Is your ride on its last wheels? Has a new vehicle taken your fancy? Check out Driven's advice on how and where to buy a car.
When selling privately, the seller's only legal obligation is to ensure the vehicle has a Warrant of Fitness not more than one month old at the time of sale.
Even this condition can be avoided if the buyer is prepared to accept the vehicle (in writing, in most cases) with either an out-of-date WoF or no warrant at all.
While you should always insist on a new WoF, remember it simply means the vehicle meets a set of safety criteria and does not take into account the mechanical condition of the expensive items, such as the engine and transmission.
It's very much "buyer beware", especially with older, high-mileage vehicles when buying privately.
Unless it can be proven a seller misrepresented the vehicle at the time of sale, the buyer has little or no comeback if there is a problem a short time after purchase.
Something as basic as assuming the seller will hand over a spare set of keys can be an expensive mistake.
With engine immobilisers fitted to most late-model vehicles, obtaining a spare set of keys can cost the new owner hundreds of dollars.
Franchise dealer or independent
The larger franchise dealers are often a good place to start looking. They may be selling a vehicle they once sold new and can show a proven past history of servicing or general repair.
While their prices are often higher than the non-franchise dealers, they often don't haggle when it comes to sorting out problems which may crop up after purchase (such as the spare keys mentioned previously).
Most franchise dealers, especially in the main city centres, will only sell late-model and reasonably low mileage vehicles, although it never hurts to have a look at their stock or talk to a salesperson about your needs. The smaller dealers often have a better range of older and cheaper vehicles.
Regardless of size, all Registered Motor Vehicle Traders (dealers) must declare and display vital information about themselves and the vehicles they are selling - which a private seller is not required to do.
For example, if there is money owing on the car this must be declared by the dealer whereas it's up to the buyer to ask the right questions or find out elsewhere in a private sale.
The buyer is also covered under the Consumer Guarantees Act (certain conditions do apply) if a major and unforeseen mechanical problem develops a short time after sale.
Sellers are only going to present the best pictures of their vehicle and use words that at least encourage engagement with a potential buyer.
In other words, never buy a vehicle off a website without arranging a hands-on inspection, especially with a private sale. Websites are a great way to do some homework on prices and specification levels before purchase.
This option is often best left to those who know about vehicles in terms of their true value and known mechanical problems. There are great buys to be had at auction but also some very high risks the inexperienced buyer may be unaware of and should not take.
Best advice is to go to an auction with the sole intention of keeping the hands firmly in the pocket and to study the process first before buying on impulse on a first visit.
Pre purchase inspections
Most pre-purchase inspections are non-invasive (ie wheels not removed to visually check actual brake condition), done within a set time frame and cost, and follow a set criteria. The check is great for the mainstream vehicles as it will highlight any obvious mechanical issues or alert the potential buyer to any upcoming high maintenance or repair costs.
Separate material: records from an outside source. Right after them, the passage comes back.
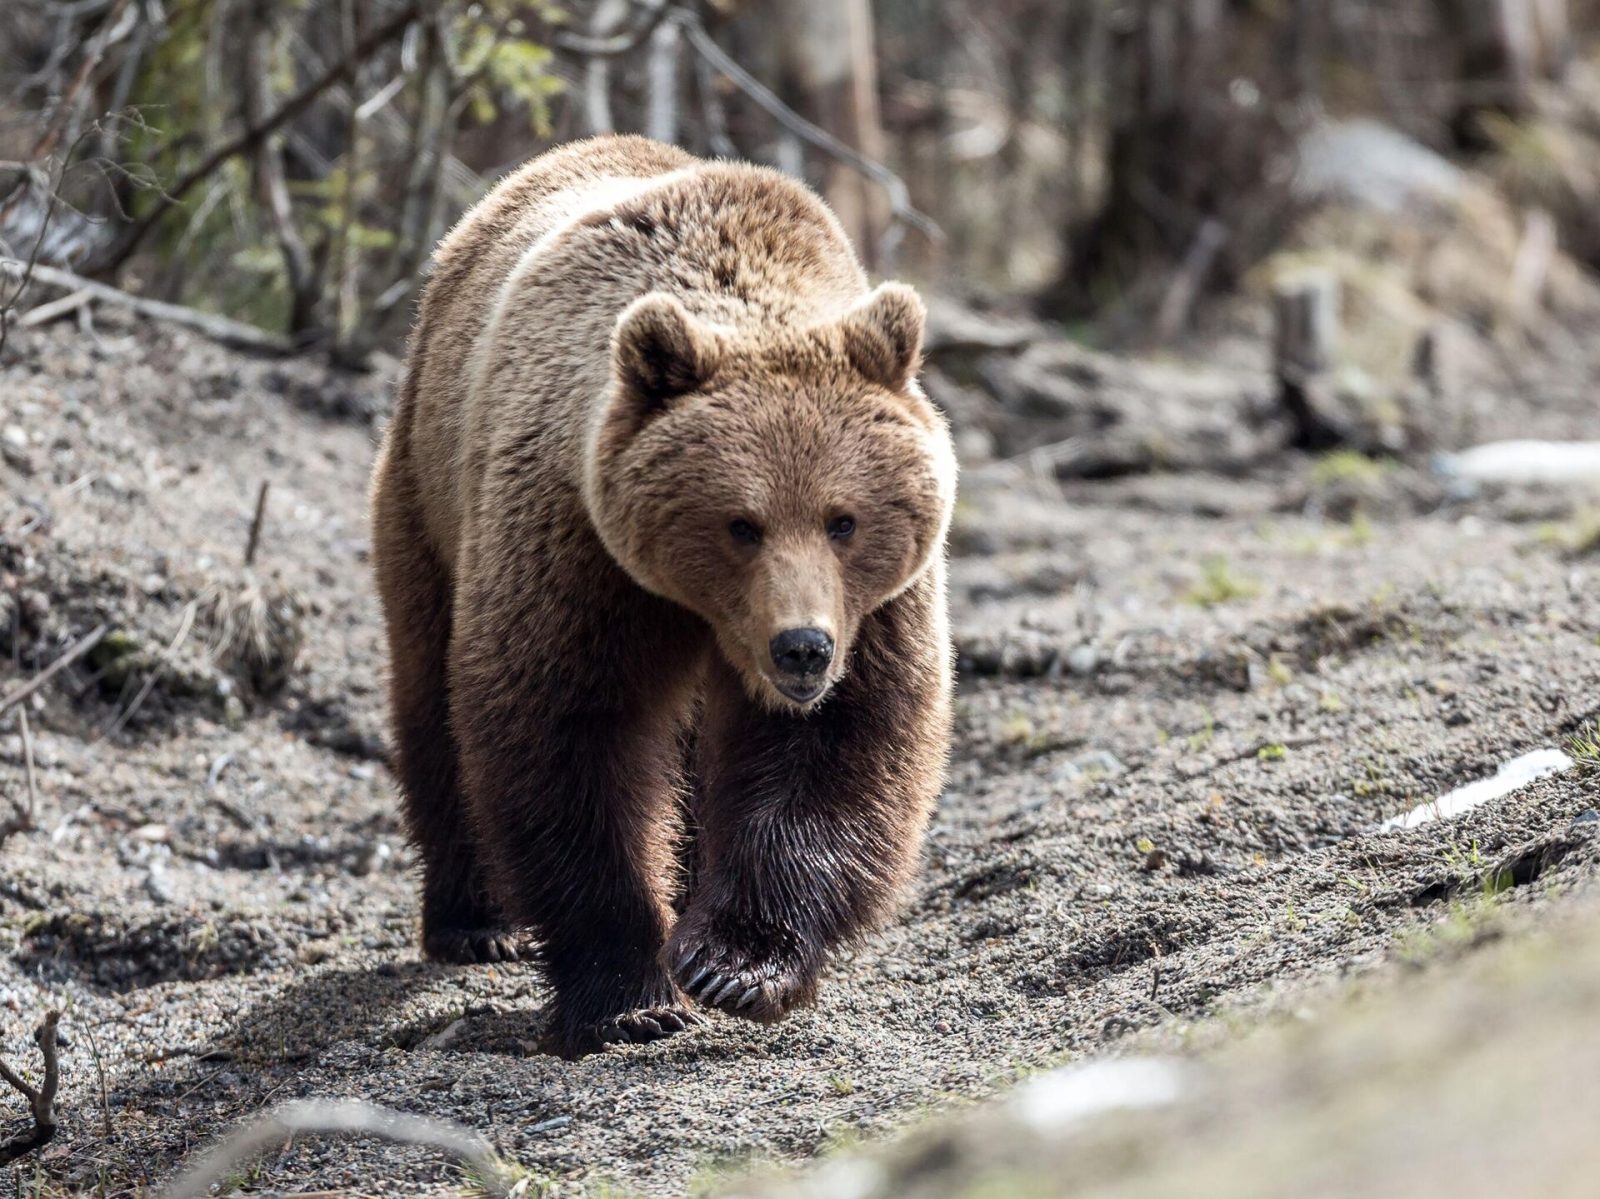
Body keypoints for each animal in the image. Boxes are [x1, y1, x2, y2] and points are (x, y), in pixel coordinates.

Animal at [368, 131, 953, 1050]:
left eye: (844, 519)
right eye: (741, 522)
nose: (802, 647)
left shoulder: (880, 608)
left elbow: (841, 742)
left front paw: (734, 962)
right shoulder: (577, 550)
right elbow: (569, 733)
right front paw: (630, 994)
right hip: (427, 497)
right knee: (431, 696)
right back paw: (476, 919)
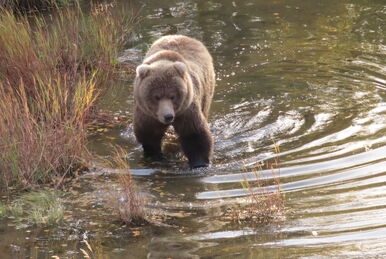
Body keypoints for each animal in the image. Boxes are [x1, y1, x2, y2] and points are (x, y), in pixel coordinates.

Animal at [133, 35, 216, 169]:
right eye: (156, 97)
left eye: (172, 96)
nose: (168, 116)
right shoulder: (147, 114)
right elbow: (148, 134)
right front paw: (154, 156)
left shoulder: (187, 109)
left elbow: (194, 134)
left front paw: (199, 163)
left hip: (206, 90)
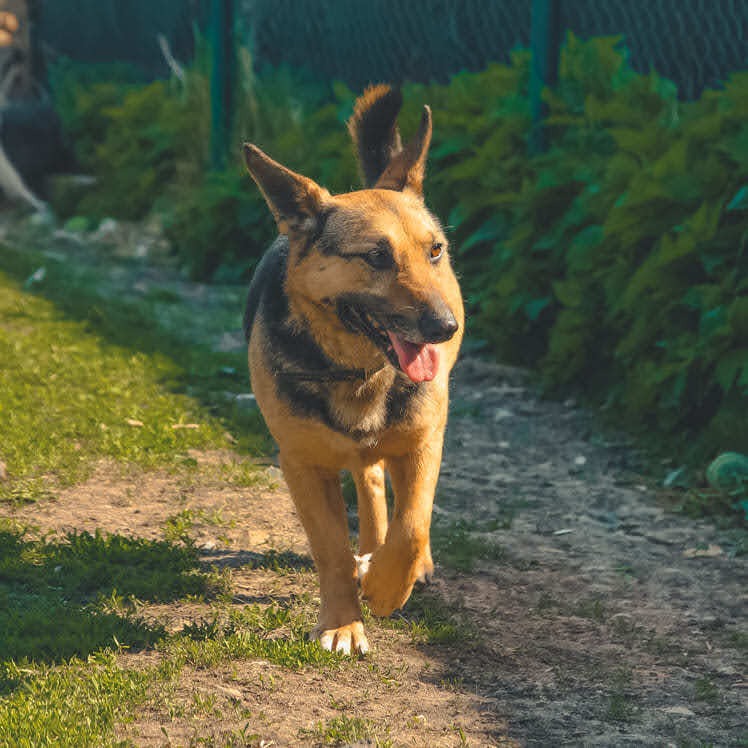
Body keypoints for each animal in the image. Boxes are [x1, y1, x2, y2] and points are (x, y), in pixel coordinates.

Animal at [243, 84, 462, 652]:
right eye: (376, 257)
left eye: (434, 251)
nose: (445, 327)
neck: (360, 371)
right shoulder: (301, 463)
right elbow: (333, 552)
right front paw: (343, 622)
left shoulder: (424, 439)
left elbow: (413, 527)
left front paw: (387, 586)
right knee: (368, 478)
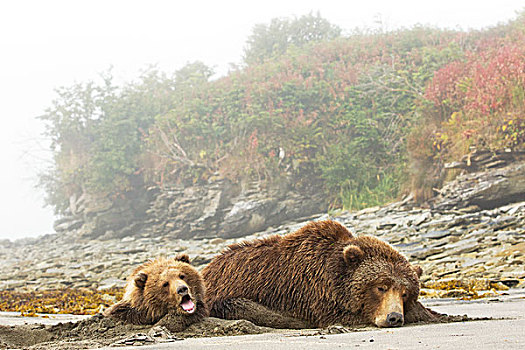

If the vehicle is a little unique or has a high specification level however, it is often a good idea to seek the opinion of a repairer who specialises in those vehicles. They may carry out a pre-purchase check which may offer better value for money than a standard pre-purchase inspection.
What to look out for when buying a vehicle privately
*For private sale: find out the length of ownership, the number of past owners, and the reason they are selling the vehicle.
*Check if there is any money owing.
*Check the expiry date for the Road User Charges registration if the vehicle is a diesel.
*Ask for past service history records.
If you are buying privately or through a dealer, it pays to do the following checks:
Body: Check for paint overspray on rubbers, door fit, dampness on carpets and water in spare wheel recess. If towbar fitted, check for corrosion under vehicle.
Mechanical: Make sure you see a spare key, and ensure it starts the engine.
Check the engine oil level. Check the colour of radiator water (when the engine is cold) - it should not be clear or dirty brown, instead can be a variety of colours, such as pink or blue, depending on the manufacturer.
Check for service label.
If it's a diesel engine it should start immediately (a hard start indicates a problem).
Check all interior switch gear, remote locking and audio.
Road test: On a straight road the vehicle should not drift easily towards the kerb or centre line when hands are taken off steering wheel.
Listen for unusual noises from the engine and transmission (turn the radio off).
Carry out a hill start with an auto car - and make sure it doesn't shudder.
Safety: The more Euro NCAP and ANCAP stars the better. The number of safety features will depend on vehicle age.